In the study of Ju et al. , the single mutations H169L, P227S and I232V in NagR were shown to give the greatest change in inducer specificity, although the H169L mutant had no activity in the assay used. The "opposite" L169H mutation in NtdR, however, resulted in an improved response to nitro-aromatic compounds and an improved repression compared to wild-type NtdR. The H169L mutant of DntR showed very little response to the potential inducers. However, the double mutants H169L/P227S and H169L/K189R displayed a clear broadening of the inducer response that is not seen for the single mutants P227S or K189R alone (Additional file 1). These double mutants were not studied for NagR, instead the double mutant P227S/I232V was shown to recognize a large number of nitroaromatics to which the wild-type NagR was insensitive . The triple mutant I232V/K189R/P227S responded to some additional nitroaromatic compounds compared to the double mutant, indicating that all these residues are involved in modulating the response . Our results with the H169L/P227S and H169L/K189R double mutants suggest that several combinations of the mutations occurring in NtdR (compared to NagR/DntR) can result in a broadening of the inducer specificity. This gives additional possibilities for mutational trajectories towards a response to nitro-aromatic compounds in addition to those suggested by Ju et al. . To perform an accurate reconstruction of the evolutionary history of nitroaromatic detection, a complete analysis of all 32 mutants between NagR and NtdR would be necessary, to exclude as many of the 120 possible trajectories as possible. Such a study has been made for β-lactamase, where 102 out of 120 theoretically possible trajectories were found to be inaccessible to Darwinian selection, giving 18 possible paths of protein evolution 
Experimental factors that influence the LTTR-mediated transcriptional regulation of the reporter gene gfp
In the present study, we observed that by varying the experimental conditions, such as the composition of the growth media, the background expression levels of the gfp reporter changed (and thereby the sensitivity changed). However, the factor that influenced the sensitivity the most was whether the LTTR was expressed from its own promoter in the one-plasmid system or from the T5/lac promoter in the two-plasmid system. The introduction of a His6-tag in the two-plasmid system could partly explain the lower response, but could not explain the total reduction of sensitivity.

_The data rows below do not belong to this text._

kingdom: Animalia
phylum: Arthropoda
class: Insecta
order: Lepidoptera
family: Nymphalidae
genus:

Previous studies of LTTRs have mainly focused on the regulation of the genes downstream of the promoter, and in many reporter systems, the original gene arrangement has been broken and expressed from a separate plasmid [18, 25, 28]. Also, the composition of the growth media varies in different studies, where rich growth media have been used in some studies of inducer responses for LTTRs [25, 28]. Until now, there have been no comparative studies of how these experimental factors influence the LTTR-mediated response to various inducers.